■ Extract provided
* * * * *

Problem source

A shell of mass $m$ is fired at elevation $\pi/3$ and speed $v$. Superman, of mass $2m$, catches the shell at the top of its flight, by gliding up behind it in the same horizontal direction with speed $3v$. As soon as Superman catches the shell, he instantaneously clasps it in his cloak, and immediately pushes it vertically downwards, without further changing its horizontal component of velocity, but giving it a downward vertical component of velocity of magnitude $3v/2$. 
Calculate the total time of flight of the shell in terms of $v$ and $g$. Calculate also, to the nearest degree, the angle Superman's flight trajectory initially makes with the horizontal after releasing the shell, as he soars upwards like a bird.

* * * * *

■ Data section
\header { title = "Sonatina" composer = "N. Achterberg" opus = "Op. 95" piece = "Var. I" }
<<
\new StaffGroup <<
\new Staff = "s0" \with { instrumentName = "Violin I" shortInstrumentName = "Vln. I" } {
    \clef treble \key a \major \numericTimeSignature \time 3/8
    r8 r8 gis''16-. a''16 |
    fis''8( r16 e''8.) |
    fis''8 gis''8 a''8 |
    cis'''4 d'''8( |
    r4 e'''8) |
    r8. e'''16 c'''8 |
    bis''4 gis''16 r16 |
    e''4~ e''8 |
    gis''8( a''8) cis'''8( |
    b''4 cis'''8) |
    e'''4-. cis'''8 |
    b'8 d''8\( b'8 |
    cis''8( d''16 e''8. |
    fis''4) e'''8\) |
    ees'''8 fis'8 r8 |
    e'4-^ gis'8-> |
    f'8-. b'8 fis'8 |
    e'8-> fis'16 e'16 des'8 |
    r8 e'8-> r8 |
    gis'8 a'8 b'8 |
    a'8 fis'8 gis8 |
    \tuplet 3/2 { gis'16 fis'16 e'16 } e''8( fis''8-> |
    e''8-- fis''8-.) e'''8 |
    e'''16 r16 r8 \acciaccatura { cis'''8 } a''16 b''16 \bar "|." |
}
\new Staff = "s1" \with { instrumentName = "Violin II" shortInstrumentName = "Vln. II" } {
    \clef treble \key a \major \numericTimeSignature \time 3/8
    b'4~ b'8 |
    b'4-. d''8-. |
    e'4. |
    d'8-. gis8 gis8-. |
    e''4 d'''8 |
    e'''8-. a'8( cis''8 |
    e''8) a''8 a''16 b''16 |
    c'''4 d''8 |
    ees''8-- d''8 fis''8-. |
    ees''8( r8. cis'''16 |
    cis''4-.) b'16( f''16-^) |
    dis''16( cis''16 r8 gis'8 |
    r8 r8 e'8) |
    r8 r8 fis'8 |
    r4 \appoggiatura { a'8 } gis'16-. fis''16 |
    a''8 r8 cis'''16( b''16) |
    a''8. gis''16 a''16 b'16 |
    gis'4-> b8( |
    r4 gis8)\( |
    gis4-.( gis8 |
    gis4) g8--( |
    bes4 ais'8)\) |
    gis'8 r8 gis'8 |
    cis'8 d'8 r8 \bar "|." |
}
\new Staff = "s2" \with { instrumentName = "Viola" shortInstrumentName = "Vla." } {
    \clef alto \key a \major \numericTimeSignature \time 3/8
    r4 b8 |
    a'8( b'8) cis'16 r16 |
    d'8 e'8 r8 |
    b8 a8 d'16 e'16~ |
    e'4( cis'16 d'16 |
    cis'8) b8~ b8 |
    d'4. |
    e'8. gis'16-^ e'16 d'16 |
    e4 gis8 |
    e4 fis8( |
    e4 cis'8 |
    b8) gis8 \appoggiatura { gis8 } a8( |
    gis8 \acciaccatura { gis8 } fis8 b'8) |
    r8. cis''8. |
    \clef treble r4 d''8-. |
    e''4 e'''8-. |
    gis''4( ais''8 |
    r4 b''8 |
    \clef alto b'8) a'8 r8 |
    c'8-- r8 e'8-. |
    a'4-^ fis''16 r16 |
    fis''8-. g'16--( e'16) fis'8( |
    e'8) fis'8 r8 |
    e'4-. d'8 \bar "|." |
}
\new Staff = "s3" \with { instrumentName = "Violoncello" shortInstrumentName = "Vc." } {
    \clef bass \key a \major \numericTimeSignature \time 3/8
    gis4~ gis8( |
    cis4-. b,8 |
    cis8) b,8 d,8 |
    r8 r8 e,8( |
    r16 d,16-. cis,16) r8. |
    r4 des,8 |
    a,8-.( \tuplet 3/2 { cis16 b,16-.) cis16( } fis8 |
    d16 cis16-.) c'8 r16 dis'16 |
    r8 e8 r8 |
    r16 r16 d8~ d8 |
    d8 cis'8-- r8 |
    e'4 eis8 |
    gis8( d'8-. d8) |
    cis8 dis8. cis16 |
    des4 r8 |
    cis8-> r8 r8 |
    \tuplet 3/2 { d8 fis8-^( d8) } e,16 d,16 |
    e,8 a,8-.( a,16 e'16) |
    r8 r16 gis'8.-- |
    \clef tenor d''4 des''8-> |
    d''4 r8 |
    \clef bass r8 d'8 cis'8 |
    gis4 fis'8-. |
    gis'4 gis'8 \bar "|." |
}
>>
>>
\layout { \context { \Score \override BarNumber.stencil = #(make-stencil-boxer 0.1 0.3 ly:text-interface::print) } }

* * * * *

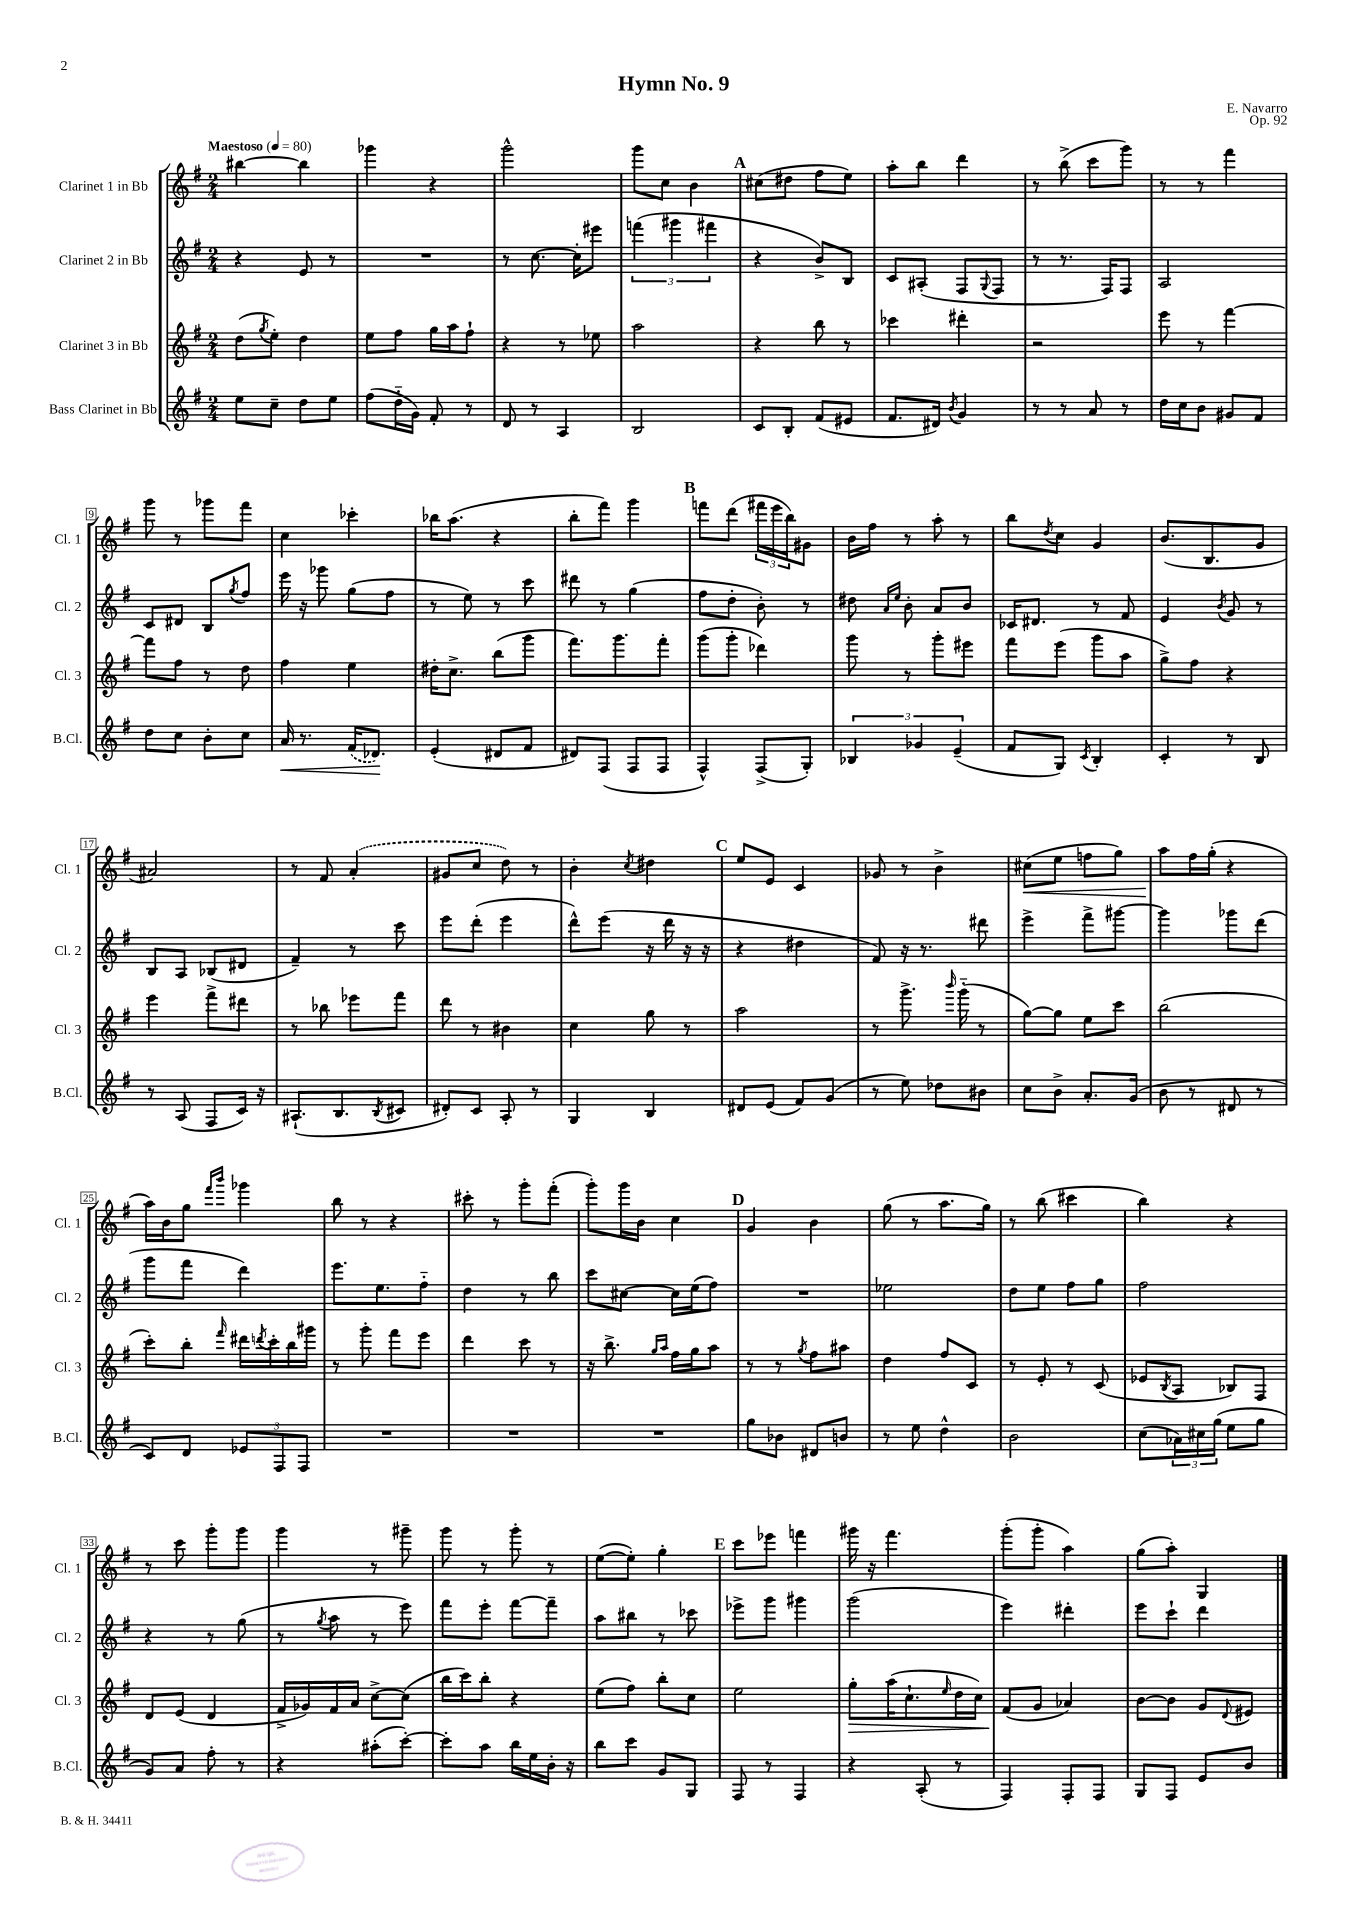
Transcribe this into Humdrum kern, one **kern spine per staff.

* * * * *

■ What is required
In the Superman and shell problem, with what speed does Superman glide up behind the shell to catch it?

■ Correct response
$3v$